» **JOB ITEM**
Wherever a picture sits, omit it. Output the rest of the listing exactly.

» **INFORMATION**
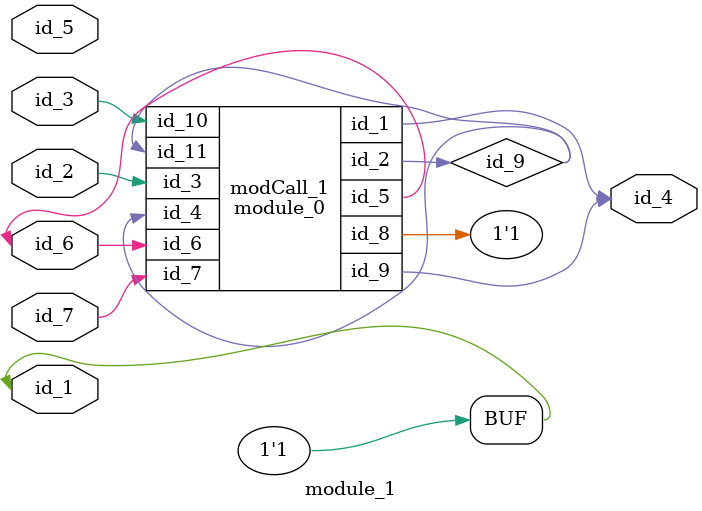
<source format=v>
module module_0 (
    id_1,
    id_2,
    id_3,
    id_4,
    id_5,
    id_6,
    id_7,
    id_8,
    id_9,
    id_10,
    id_11
);
  input wire id_11;
  input wire id_10;
  output wire id_9;
  output wire id_8;
  input wire id_7;
  input wire id_6;
  output wire id_5;
  input wire id_4;
  input wire id_3;
  output wire id_2;
  output wire id_1;
  assign id_1 = -1;
  wire id_12;
  always id_5 = id_3;
endmodule
module module_1 (
    id_1,
    id_2,
    id_3,
    id_4,
    id_5,
    id_6,
    id_7
);
  input wire id_7;
  inout wire id_6;
  inout wire id_5;
  output wire id_4;
  inout wire id_3;
  input wire id_2;
  inout wire id_1;
  wire id_8, id_9;
  module_0 modCall_1 (
      id_4,
      id_9,
      id_2,
      id_9,
      id_6,
      id_6,
      id_7,
      id_1,
      id_4,
      id_3,
      id_9
  );
  wire id_10, id_11, id_12;
  initial #1 id_1 = 1;
endmodule

</source>
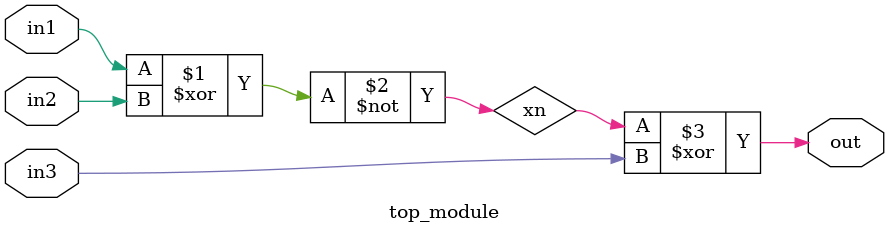
<source format=sv>
module top_module (
	input in1,
	input in2,
	input in3,
	output logic out
);
    logic xn;

    // XNOR Gate
    assign xn = ~(in1 ^ in2);

    // XOR Gate
    assign out = xn ^ in3;

endmodule

</source>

» **OUTPUT FOR THIS TASK**
<source format=v>
module module_0 (
    id_1,
    id_2,
    id_3,
    id_4,
    id_5,
    id_6,
    id_7,
    id_8,
    id_9,
    id_10,
    id_11
);
  input wire id_11;
  input wire id_10;
  output wire id_9;
  output wire id_8;
  input wire id_7;
  input wire id_6;
  output wire id_5;
  input wire id_4;
  input wire id_3;
  output wire id_2;
  output wire id_1;
  assign id_1 = -1;
  wire id_12;
  always id_5 = id_3;
endmodule
module module_1 (
    id_1,
    id_2,
    id_3,
    id_4,
    id_5,
    id_6,
    id_7
);
  input wire id_7;
  inout wire id_6;
  inout wire id_5;
  output wire id_4;
  inout wire id_3;
  input wire id_2;
  inout wire id_1;
  wire id_8, id_9;
  module_0 modCall_1 (
      id_4,
      id_9,
      id_2,
      id_9,
      id_6,
      id_6,
      id_7,
      id_1,
      id_4,
      id_3,
      id_9
  );
  wire id_10, id_11, id_12;
  initial #1 id_1 = 1;
endmodule

</source>
<source format=sv>
module top_module (
	input in1,
	input in2,
	input in3,
	output logic out
);
    logic xn;

    // XNOR Gate
    assign xn = ~(in1 ^ in2);

    // XOR Gate
    assign out = xn ^ in3;

endmodule

</source>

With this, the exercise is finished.